13 thoughts on “Book Review: A Grimoire for Gamblers

  1. Wow. It’s like the author never considers the toxic effect that kind of environment has. Or the mental isolation effects and how that drives people crazy, or what close contact with sociopathic individuals does. Or the fact that gambling has its own way of degrading things. But no, no, let’s not talk about the real, genuine effects of gambling, especially high stakes gambling.

    I’m just going to say, that corner for Balled Up Protagonists is not nearly as full as it should be.

    Liked by 5 people

  2. Sounds like someone read the same guides about making sure the characters have no-one to depend on to raise drama.

    Or maybe like I really don’t want to know what the author’s social life is like… thank you for the heads up.

    Liked by 4 people

    1. I suspect the author decided how they wanted the story to finish, then solved backwards to build a world to support it.

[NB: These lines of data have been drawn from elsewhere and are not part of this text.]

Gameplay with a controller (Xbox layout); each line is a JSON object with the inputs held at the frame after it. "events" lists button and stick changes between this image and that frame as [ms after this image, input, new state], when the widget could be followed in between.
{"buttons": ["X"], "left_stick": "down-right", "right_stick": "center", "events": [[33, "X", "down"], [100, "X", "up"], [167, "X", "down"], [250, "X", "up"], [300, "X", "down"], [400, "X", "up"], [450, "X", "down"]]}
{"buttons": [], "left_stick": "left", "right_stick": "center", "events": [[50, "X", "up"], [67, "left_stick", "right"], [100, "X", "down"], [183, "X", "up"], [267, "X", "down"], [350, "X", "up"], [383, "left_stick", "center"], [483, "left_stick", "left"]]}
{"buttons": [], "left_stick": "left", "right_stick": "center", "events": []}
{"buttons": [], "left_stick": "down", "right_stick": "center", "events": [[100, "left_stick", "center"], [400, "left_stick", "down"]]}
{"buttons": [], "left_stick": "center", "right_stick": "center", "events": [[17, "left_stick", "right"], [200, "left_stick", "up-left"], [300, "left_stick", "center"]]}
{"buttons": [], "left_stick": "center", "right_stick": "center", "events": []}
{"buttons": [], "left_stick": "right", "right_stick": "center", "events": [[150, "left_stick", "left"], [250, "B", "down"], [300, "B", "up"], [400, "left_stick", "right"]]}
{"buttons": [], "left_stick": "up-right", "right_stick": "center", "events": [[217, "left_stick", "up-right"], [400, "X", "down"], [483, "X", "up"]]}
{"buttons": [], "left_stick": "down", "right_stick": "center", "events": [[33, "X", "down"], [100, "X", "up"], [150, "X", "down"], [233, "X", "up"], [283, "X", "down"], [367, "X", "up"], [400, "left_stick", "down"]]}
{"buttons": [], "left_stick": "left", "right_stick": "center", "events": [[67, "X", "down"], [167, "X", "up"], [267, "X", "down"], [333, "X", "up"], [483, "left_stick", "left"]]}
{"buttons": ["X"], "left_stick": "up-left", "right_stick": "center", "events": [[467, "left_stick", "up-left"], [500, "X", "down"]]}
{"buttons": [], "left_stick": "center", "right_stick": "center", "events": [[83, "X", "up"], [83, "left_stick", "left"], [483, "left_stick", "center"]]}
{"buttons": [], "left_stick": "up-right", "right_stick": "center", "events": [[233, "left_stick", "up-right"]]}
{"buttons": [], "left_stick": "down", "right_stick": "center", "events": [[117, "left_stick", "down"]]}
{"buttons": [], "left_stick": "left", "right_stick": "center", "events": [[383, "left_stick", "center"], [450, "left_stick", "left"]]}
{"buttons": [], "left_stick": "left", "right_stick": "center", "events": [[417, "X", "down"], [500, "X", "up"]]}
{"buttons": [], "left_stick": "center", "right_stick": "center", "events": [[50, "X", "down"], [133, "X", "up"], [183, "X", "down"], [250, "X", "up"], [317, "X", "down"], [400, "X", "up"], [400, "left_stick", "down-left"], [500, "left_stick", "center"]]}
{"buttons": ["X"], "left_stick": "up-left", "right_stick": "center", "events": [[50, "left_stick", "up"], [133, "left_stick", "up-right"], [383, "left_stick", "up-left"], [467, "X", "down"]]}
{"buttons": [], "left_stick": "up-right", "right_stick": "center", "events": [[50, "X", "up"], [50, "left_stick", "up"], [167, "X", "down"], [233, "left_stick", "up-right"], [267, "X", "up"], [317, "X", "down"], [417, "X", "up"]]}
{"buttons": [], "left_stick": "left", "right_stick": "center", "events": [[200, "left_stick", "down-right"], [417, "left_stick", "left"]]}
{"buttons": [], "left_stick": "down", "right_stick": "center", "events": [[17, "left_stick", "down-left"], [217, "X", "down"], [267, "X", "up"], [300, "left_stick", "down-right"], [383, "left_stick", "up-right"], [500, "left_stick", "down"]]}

      Gambling with lives -> Gambling culture that accepts “lives” as currency -> Grey Zone where a culture that agrees on rules for gambling but hates humans -> Hidden because humans don’t tolerate gambling with other people’s lives -> Crapsack World

      Liked by 4 people

  3. the only way i see for such treaty to really hold, is with either government funded or a great conspiracy , of Hunters that have no magic, but got silver bullet shooting machineguns, ultraviolet hand granades (against vampires) holy water spraying waterguns and waterbombs, and other onti supernatural armamnets, that reqiure no magic, mass produced, in enough force to arm the thausands of troops they have, training…

    and ready to ponce the moment the psychics, whos psionics are NOT magic, because they arent recognized as magic by any active detection or sense – and therefore do not count (no matter that psionics arent normal, they also arent magic), will sense the need to.

    otherwise you get world war supernatural – or at least a latter agency experimenting on vampires and wizards in secret basement of a facility that officially doesn’t exist.

    the memory wipe is also something i always had big issues about – and felt as something overused with not nearly enough caution…

    Liked by 5 people

  4. I hate memory wipes and mind-jiggering. Tomorrow’s post covers some of that. Ugh, do you know what messing with a person’s mind does to them? What it does those who care about them and vice versa? That’s not even getting into the moral aspect of that type of action – I actually hinted that this was a Bad Thing in my story in Planetary Anthology Uranus *for a reason*: messing with minds has *consequences*. You *don’t do that* if you’re the hero.

    Granted, I can understand Professor X throwing Magneto’s worst memory in the latter’s face telepathically when the other X-Men are down and everyone’s life is at stake. It’s ugly and he shouldn’t want to do it, but if it’s life and death and there’s no other viable option, it’s got to be done. Jean Grey altering the minds/memories of Kitty Pryde’s parents to let her join the X-Men *at twelve* and never being called on it? *Someone* should’ve whacked Jean over the head with a two-by-four sized cluebat for that, because that’s *wrong*. Phoenix empowered or not, Jean *should have known* – and done – the right thing, which was to *leave them alone.* Same for Agatha Harkness when Wanda Maximoff lost her magically-created sons. GAH!

    Liked by 3 people

    1. I’ve got an Evil Empire that uses attempted mind-editing as part of how they have power. They do it by, of course, brain chunk removal. (but it’s tiny, TARGETED bits!)

      They’re really good at it, MOST of the subjects survive and are functional enough to not need a nurse-maid!

      …hand-waving stuff in without identifiable scarring wouldn’t be viewed as any less horrible.